■ **Work item**: Where the line containing "Information on major" appears, end the copy there, keeping that line; start from the first line of the entries, copy exactly, and omit pictures.

[Records from a dataset]
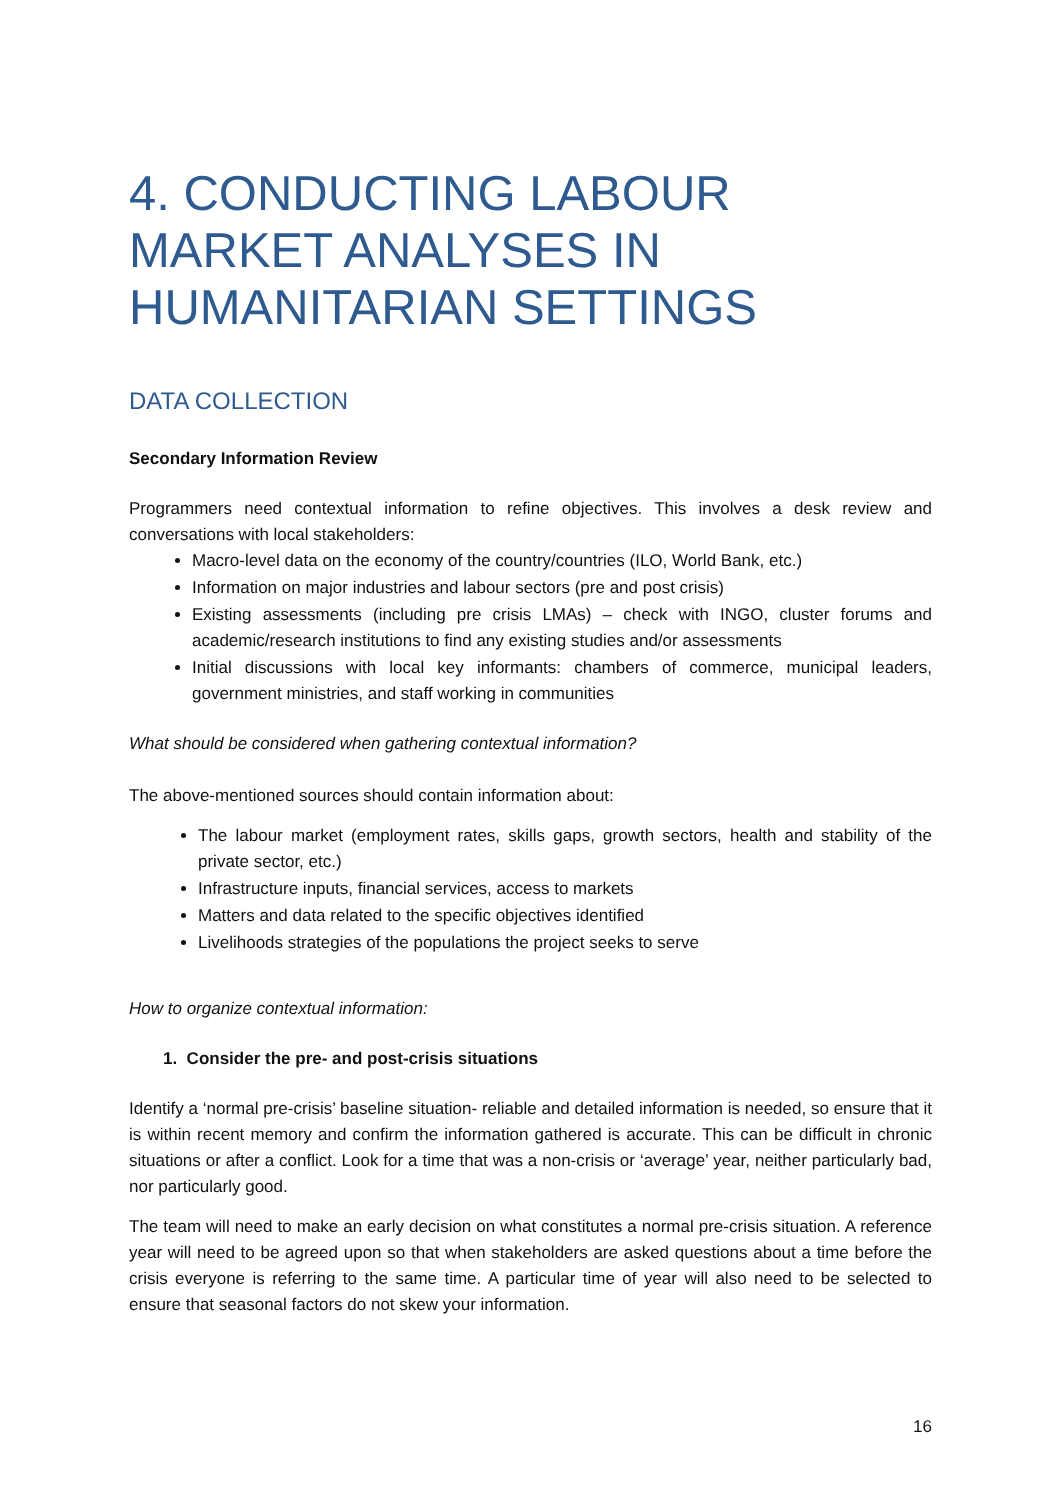4. CONDUCTING LABOUR MARKET ANALYSES IN HUMANITARIAN SETTINGS
DATA COLLECTION
Secondary Information Review
Programmers need contextual information to refine objectives. This involves a desk review and conversations with local stakeholders:
Macro-level data on the economy of the country/countries (ILO, World Bank, etc.)
Information on major industries and labour sectors (pre and post crisis)
Existing assessments (including pre crisis LMAs) – check with INGO, cluster forums and academic/research institutions to find any existing studies and/or assessments
Initial discussions with local key informants: chambers of commerce, municipal leaders, government ministries, and staff working in communities
What should be considered when gathering contextual information?
The above-mentioned sources should contain information about:
The labour market (employment rates, skills gaps, growth sectors, health and stability of the private sector, etc.)
Infrastructure inputs, financial services, access to markets
Matters and data related to the specific objectives identified
Livelihoods strategies of the populations the project seeks to serve
How to organize contextual information:
1. Consider the pre- and post-crisis situations
Identify a ‘normal pre-crisis’ baseline situation- reliable and detailed information is needed, so ensure that it is within recent memory and confirm the information gathered is accurate. This can be difficult in chronic situations or after a conflict. Look for a time that was a non-crisis or ‘average’ year, neither particularly bad, nor particularly good.
The team will need to make an early decision on what constitutes a normal pre-crisis situation. A reference year will need to be agreed upon so that when stakeholders are asked questions about a time before the crisis everyone is referring to the same time. A particular time of year will also need to be selected to ensure that seasonal factors do not skew your information.
16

■ **Output**:
4. CONDUCTING LABOUR MARKET ANALYSES IN HUMANITARIAN SETTINGS
DATA COLLECTION
Secondary Information Review
Programmers need contextual information to refine objectives. This involves a desk review and conversations with local stakeholders:
Macro-level data on the economy of the country/countries (ILO, World Bank, etc.)
Information on major industries and labour sectors (pre and post crisis)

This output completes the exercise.